Fahrettin Altun, bu yeni dönemde tahakküm yerine karşılıklı bağımlılığı, rekabet yerine dayanışmayı, mücadele yerine iş birliğini desteklemek gerektiğini vurguladı.
Gelecek dönemde, insanlığın iki ana alanda ilerleme kaydetmeye odaklanmasının şart olduğunu belirten Altun, şu değerlendirmede bulundu:
“Öncelikle, ekonomik düzenimizin gelecekteki şokları sindirebilme kapasitesini geliştirmek için mevcut küresel tedarik zincirine yeni alternatifler üretmeliyiz. COVID-19 salgınının halk sağlığına yönelik tarihteki son tehdit olmayacağına inanmak yerinde olacaktır. Dünya giderek birbirine daha bağlı hale geldikçe, gelecekte benzer güçlüklerle karşılaşma ihtimalimiz de yüksektir. Bu krizlere hazırlıklı olmak amacıyla eksikleri tamamlayacak, mücadele başarımızı artıracak mekanizmalar kurmalıyız. Yeni küresel tedarik zinciri, dezavantajlı ülkeler için yeni fırsatlar oluşturarak onları güçlendirmeli ve böylece bir ‘barış kaynağı’ olarak rol oynamalıdır.”
Altun, Türkiye’nin genç ve yetenekli nüfusu ile bu sürece katkıda bulunmaya fazlasıyla hazır olduğunu vurguladı.
“Dünyanın 5’ten büyük olduğunu kabul etmeliyiz”

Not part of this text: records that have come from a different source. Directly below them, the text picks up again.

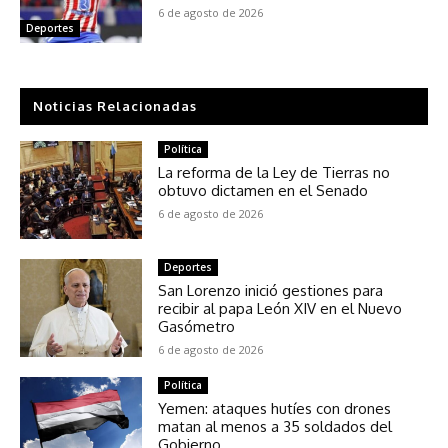
6 de agosto de 2026
Deportes
Noticias Relacionadas
Política
La reforma de la Ley de Tierras no
obtuvo dictamen en el Senado
6 de agosto de 2026
Deportes
San Lorenzo inició gestiones para
recibir al papa León XIV en el Nuevo
Gasómetro
6 de agosto de 2026
Política
Yemen: ataques hutíes con drones
matan al menos a 35 soldados del
Gobierno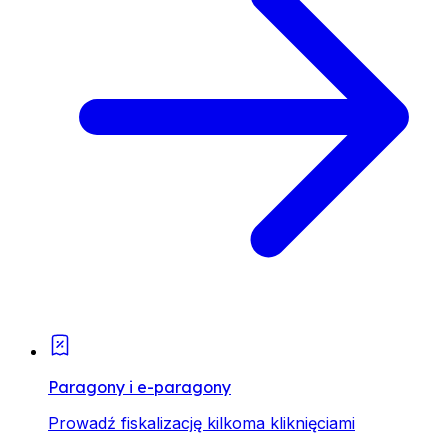
Paragony i e-paragony
Prowadź fiskalizację kilkoma kliknięciami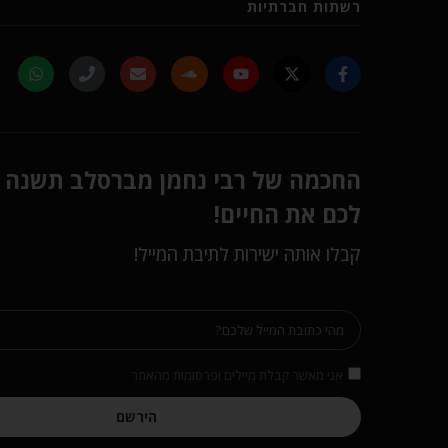
רשתות חברתיות
החכמה של רבי נחמן מברסלב תשנה
לכם את החיים!
קבלו אותה ישירות לתיבת המייל!
אני מאשר קבלת מיילים ופרסומות מהאתר
הירשם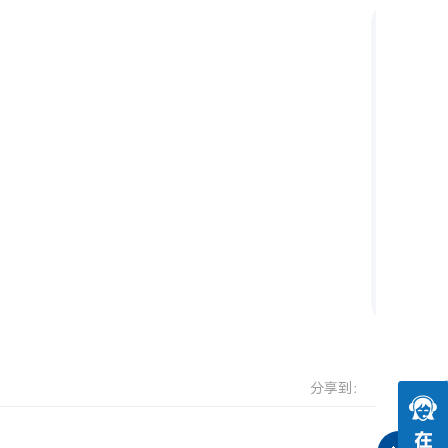
如
何
判
断
测
试
仪
选
型
需
求
分享到：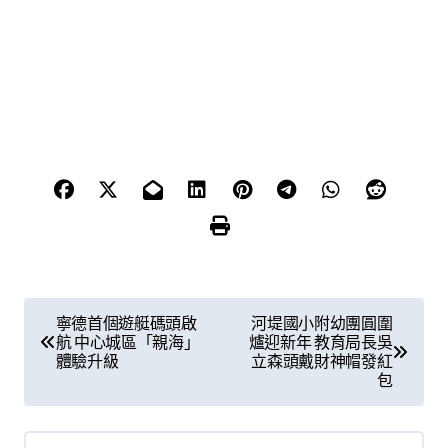
文
寧德首個遊艇碼頭啟
河堤國小附幼團圓圍
航 中心城區「親海」
爐迎新年 教育局長吳
章
體驗升級
立森頭戴財神帽發紅
包
導
覽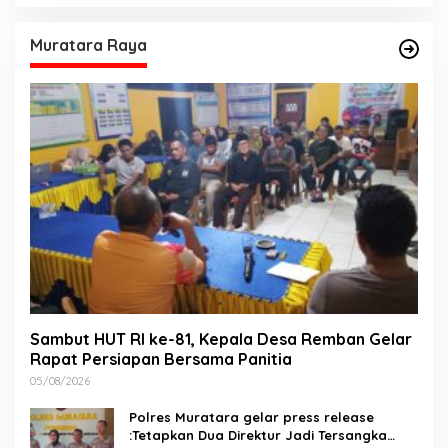
Muratara Raya
Sambut HUT RI ke-81, Kepala Desa Remban Gelar
Rapat Persiapan Bersama Panitia
05/08/2026
Polres Muratara gelar press release
:Tetapkan Dua Direktur Jadi Tersangka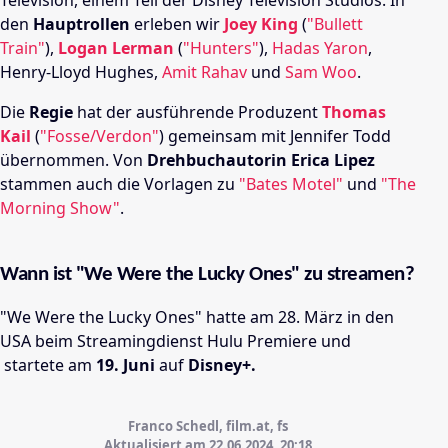
Television, einem Teil der Disney Television Studios. In
den
Hauptrollen
erleben wir
Joey King
(
"Bullett
Train"
),
Logan Lerman
(
"Hunters"
),
Hadas Yaron
,
Henry-Lloyd Hughes,
Amit Rahav
und
Sam Woo
.
Die
Regie
hat der ausführende Produzent
Thomas
Kail
(
"Fosse/Verdon"
) gemeinsam mit Jennifer Todd
übernommen. Von
Drehbuchautorin Erica Lipez
stammen auch die Vorlagen zu
"Bates Motel"
und
"The
Morning Show"
.
Wann ist "We Were the Lucky Ones"
zu streamen?
"We Were the Lucky Ones"
hatte am 28. März in den
USA beim Streamingdienst Hulu Premiere und
startete am
19. Juni
auf
Disney+.
Franco Schedl, film.at, fs
Aktualisiert am 22.06.2024,
20:18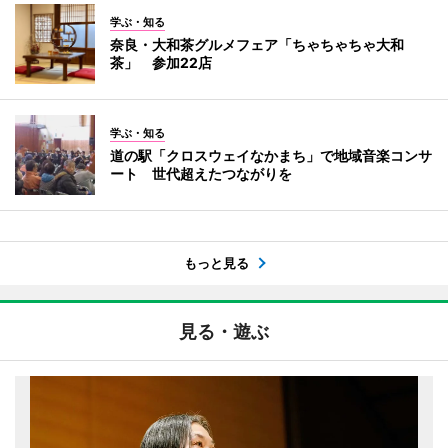
学ぶ・知る
奈良・大和茶グルメフェア「ちゃちゃちゃ大和
茶」 参加22店
学ぶ・知る
道の駅「クロスウェイなかまち」で地域音楽コンサ
ート 世代超えたつながりを
もっと見る
見る・遊ぶ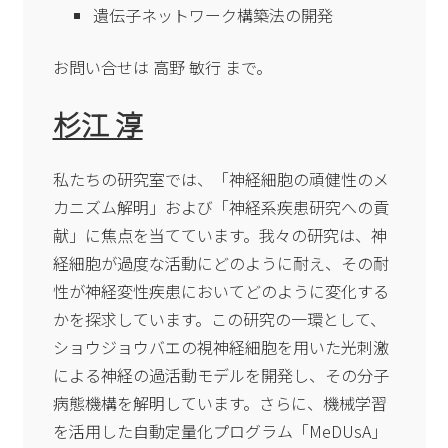
遺伝子ネットワーク構築法の開発
お問い合せは 高野 敏行 まで。
杉江 淳
私たちの研究室では、「神経細胞の頑健性のメ
カニズム解明」および「神経系疾患研究への貢
献」に焦点を当てています。我々の研究は、神
経細胞が過度な活動にどのように耐え、その耐
性が神経変性疾患においてどのように変化する
かを探求しています。この研究の一環として、
ショウジョウバエの視神経細胞を用いた光刺激
による神経の過活動モデルを開発し、その分子
病態機構を解明しています。さらに、機械学習
を活用した自動定量化プログラム「MeDUsA」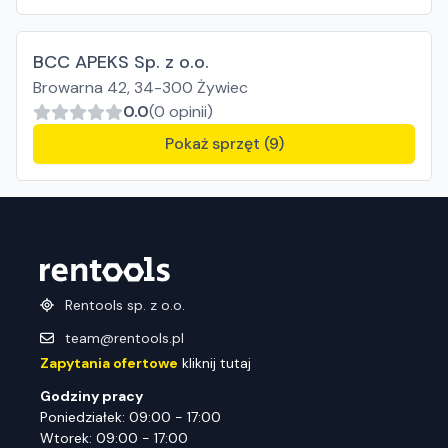
BCC APEKS Sp. z o.o.
Browarna 42, 34-300 Żywiec
0.0
(0 opinii)
Pokaż sprzęt (9)
Rentools sp. z o.o.
team@rentools.pl
Zapytania ofertowe
kliknij tutaj
Godziny pracy
Poniedziałek: 09:00 - 17:00
Wtorek: 09:00 - 17:00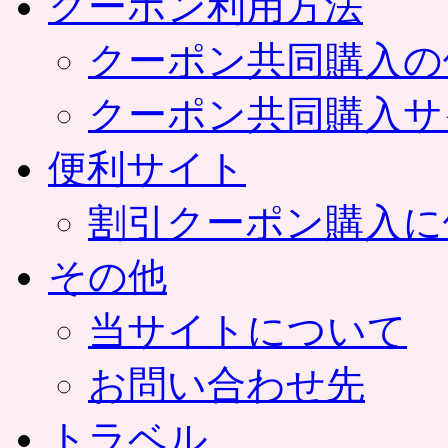
クーポン利用方法
クーポン共同購入の
クーポン共同購入サ
便利サイト
割引クーポン購入に
その他
当サイトについて
お問い合わせ先
トラベル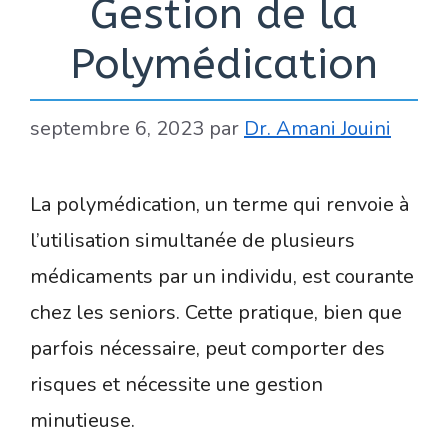
Gestion de la
Polymédication
septembre 6, 2023
par
Dr. Amani Jouini
La polymédication, un terme qui renvoie à
l’utilisation simultanée de plusieurs
médicaments par un individu, est courante
chez les seniors. Cette pratique, bien que
parfois nécessaire, peut comporter des
risques et nécessite une gestion
minutieuse.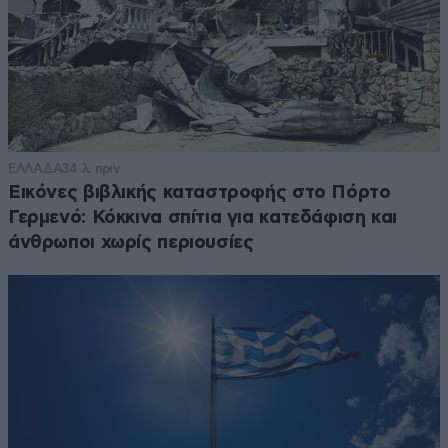
ΕΛΛΑΔΑ
34 λ. πριν
Εικόνες βιβλικής καταστροφής στο Πόρτο
Γερμενό: Κόκκινα σπίτια για κατεδάφιση και
άνθρωποι χωρίς περιουσίες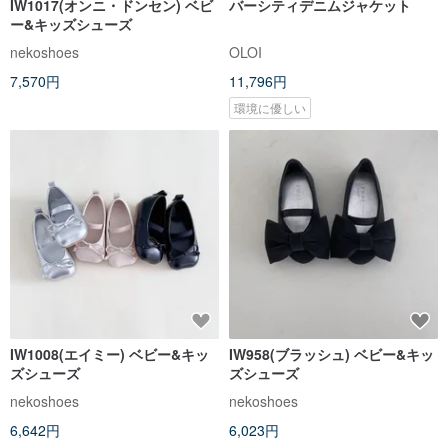
IW1017(オンニ・ドンセン) ベビ
バーシティデニムジャケット
ー&キッズシューズ
nekoshoes
OLOI
7,570円
11,796円
環境に優しい
IW1008(エイミー) ベビー&キッ
IW958(ブラッシュ) ベビー&キッ
ズシューズ
ズシューズ
nekoshoes
nekoshoes
6,642円
6,023円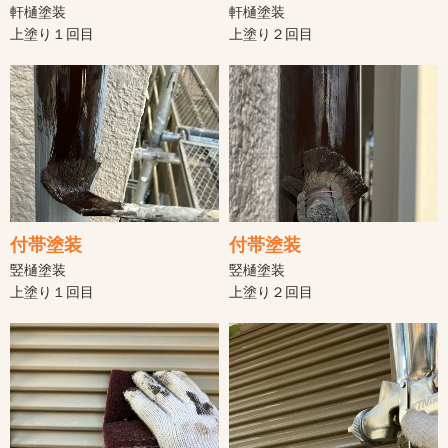
軒樋塗装
軒樋塗装
上塗り１回目
上塗り２回目
付帯塗装
付帯塗装
竪樋塗装
竪樋塗装
上塗り１回目
上塗り２回目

Çok taraflılık ve uluslararası örgütler konusunda da daha destekleyici olmaya ihtiyaç bulunduğunun altını çizen Altun, “Birleşmiş Milletler’den başlayarak uluslararası örgütleri reforme ederek geliştirmeliyiz. Uluslararası örgütlerin önümüzdeki on yıllar boyunca barışı koruyabilmelerini ve insanlığın gelişimini desteklemelerini temin etmeliyiz. Hiç kuşkusuz, Birleşmiş Milletler Güvenlik Konseyi reformu, zamanı çoktan gelmiş ve açıkça ihtiyaç duyulan bir adımdır. Sayın Cumhurbaşkanımızın geçmişte defalarca söylediği gibi, II. Dünya Savaşı sonrasındaki güç dengesi artık dünyamızın gerçeklerini yansıtmıyor. Bu kopukluğu gidermek ve Birleşmiş Milletleri tekrar yararlı hale getirmek için hepimiz ‘dünyanın 5’ten büyük olduğunu’ kabul etmeliyiz. Değişimin, uluslararası sistemin diğer kısımlarına ulaşabilmesi, ancak BM Güvenlik Konseyi’nin reformuyla mümkün olacaktır” yorumunu yaptı.
Fahrettin Altun, uzun süredir BM reformunun savunucusu olan Türkiye’nin uluslararası düzeyde anlamlı bir reform gündemine katkıda bulunmaya hazır ve muktedir olduğunu ifade etti.